I'm not understanding what you mean by 10-bit color. There is 8 bit color (JPEGS) and 16 Bit Color (TIFFS and other high quality file formats. RAW files ofter do not record the full 16 bits but instead produce 12-14 bit color per channel. The 8 bit and 16 bit is per color channel. So, an RGB image will have 16 bit times 3 channels or 48bits per pixel Or 8 bits times 3 for 24 bit color. Graphics cards might be capable of displaying 48 bits per pixel but more likely this will be a smaller number like 30 bit color. Perhaps this is the 10 bit color that you are referring to. This has been available on PCs since about 2006 and Adobe has supported it for PCs in Photoshop and perhaps LR as well. Only more recently has Apple made this available for OS X and Adobe has updated the OS X version of PSCC to support 30 bit color now too.

As for graphics cards, the only issue is GPU acceleration. This has no relation to how pixels are displayed. GPU is used for an addition CPU processor and not all Graphics cards are compatible with GPU acceleration. Here is a link to explain that Adobe Lightroom GPU Troubleshooting and FAQ

Cletus,

Let's agree that we are talking about RAW and TIFF source images that are 14- or 16-bit deep. Internally, the hardware and/or software may be capable of processing or displaying or printing only at 8-bit resolution or maybe at 10-bit resolution. To display, edit, and ultimately print 10-bit color images, every element in the hardware/software chain has to support 10-bit color. My understanding is that Photoshop got 10-bit capability only recently, with CS 6.

From what I have read, most displays and most PC graphics cards today support only 8-bit color, and some really only 6-bit colort. OS X was only 8-bit color until a recent release. I plan to buy a new graphics card and a new display for my PC, so this is a good time for me to look into this question, since 10-bit color devices will undoubtedly be more expensive.

Phil
 
So, we are talking about display color. This has nothing to do with processing images but everything to do with what you see on the screen. After some research, I'll retract what I said about LR. Photoshop does have this capability and normally it is turned off. If you have a monitor and graphic card capable of expressing 30 bit color, you can turn this feature on in PS. by opening Preferences > Performance
2016-05-07_2009.png


There is no similar option in LR so I can presume that LR does not have this display capability.
If you have a graphics card and monitor capable of displaying 30 bit color, It can use apps that can render 30 bit color. This does not mean that the RGB data is not 16X3 or 48 bit. You can still process at 16 bit and unless you start with an 8 bit JPEG you will still benefit from the extra color depth even though you can not display all of the color that is contained in the image data.

Stored dataset items
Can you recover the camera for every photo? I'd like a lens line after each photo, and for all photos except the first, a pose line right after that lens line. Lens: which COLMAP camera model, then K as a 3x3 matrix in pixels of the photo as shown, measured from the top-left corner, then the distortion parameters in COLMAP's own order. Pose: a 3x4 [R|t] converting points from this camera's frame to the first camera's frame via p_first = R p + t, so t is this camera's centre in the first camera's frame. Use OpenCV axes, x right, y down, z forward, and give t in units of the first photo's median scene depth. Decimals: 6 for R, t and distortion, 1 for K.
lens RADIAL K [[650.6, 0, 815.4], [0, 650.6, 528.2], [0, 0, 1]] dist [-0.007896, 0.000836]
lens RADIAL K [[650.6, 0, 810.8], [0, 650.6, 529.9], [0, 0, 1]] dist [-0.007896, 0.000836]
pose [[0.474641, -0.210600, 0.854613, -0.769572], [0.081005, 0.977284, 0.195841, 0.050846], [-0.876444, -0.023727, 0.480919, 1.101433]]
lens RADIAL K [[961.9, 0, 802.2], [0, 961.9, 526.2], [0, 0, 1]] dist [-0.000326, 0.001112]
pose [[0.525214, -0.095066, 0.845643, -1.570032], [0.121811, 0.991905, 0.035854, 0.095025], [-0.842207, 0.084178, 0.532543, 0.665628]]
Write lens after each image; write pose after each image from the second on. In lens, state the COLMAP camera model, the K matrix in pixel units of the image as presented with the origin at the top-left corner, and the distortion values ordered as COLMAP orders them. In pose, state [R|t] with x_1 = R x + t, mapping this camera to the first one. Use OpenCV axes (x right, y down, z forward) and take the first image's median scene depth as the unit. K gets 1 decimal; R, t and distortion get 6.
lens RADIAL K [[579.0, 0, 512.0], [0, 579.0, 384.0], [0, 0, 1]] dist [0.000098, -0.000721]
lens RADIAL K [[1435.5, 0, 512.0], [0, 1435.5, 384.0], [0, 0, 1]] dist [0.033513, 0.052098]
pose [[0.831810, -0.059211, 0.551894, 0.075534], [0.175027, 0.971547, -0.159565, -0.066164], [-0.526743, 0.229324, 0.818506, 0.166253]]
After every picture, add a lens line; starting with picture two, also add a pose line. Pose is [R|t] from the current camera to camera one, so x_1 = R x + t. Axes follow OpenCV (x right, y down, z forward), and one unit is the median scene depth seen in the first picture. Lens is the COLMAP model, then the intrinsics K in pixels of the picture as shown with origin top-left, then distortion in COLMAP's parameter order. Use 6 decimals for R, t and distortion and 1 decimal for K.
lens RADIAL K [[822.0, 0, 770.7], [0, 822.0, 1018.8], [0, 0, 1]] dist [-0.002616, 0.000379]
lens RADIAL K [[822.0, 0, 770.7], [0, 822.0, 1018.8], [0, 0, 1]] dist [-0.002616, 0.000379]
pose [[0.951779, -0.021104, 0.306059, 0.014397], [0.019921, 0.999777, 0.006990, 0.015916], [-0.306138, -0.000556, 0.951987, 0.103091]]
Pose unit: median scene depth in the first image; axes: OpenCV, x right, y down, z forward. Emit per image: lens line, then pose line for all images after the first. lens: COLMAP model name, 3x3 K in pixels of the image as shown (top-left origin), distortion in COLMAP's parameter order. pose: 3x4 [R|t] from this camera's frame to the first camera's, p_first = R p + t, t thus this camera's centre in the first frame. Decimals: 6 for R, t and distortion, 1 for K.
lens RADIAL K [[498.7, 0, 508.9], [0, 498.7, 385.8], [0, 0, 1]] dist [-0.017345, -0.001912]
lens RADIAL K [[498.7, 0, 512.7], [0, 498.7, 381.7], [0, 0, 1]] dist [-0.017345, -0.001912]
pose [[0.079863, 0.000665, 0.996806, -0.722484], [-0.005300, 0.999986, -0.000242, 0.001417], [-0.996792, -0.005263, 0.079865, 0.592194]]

[Exercise description]
Reproduce, word for word, the stretch of the discussion of 10-bit color from "From what I" through "this display capability.".

[Answer section]
From what I have read, most displays and most PC graphics cards today support only 8-bit color, and some really only 6-bit colort. OS X was only 8-bit color until a recent release. I plan to buy a new graphics card and a new display for my PC, so this is a good time for me to look into this question, since 10-bit color devices will undoubtedly be more expensive.

Phil
 
So, we are talking about display color. This has nothing to do with processing images but everything to do with what you see on the screen. After some research, I'll retract what I said about LR. Photoshop does have this capability and normally it is turned off. If you have a monitor and graphic card capable of expressing 30 bit color, you can turn this feature on in PS. by opening Preferences > Performance
2016-05-07_2009.png


There is no similar option in LR so I can presume that LR does not have this display capability.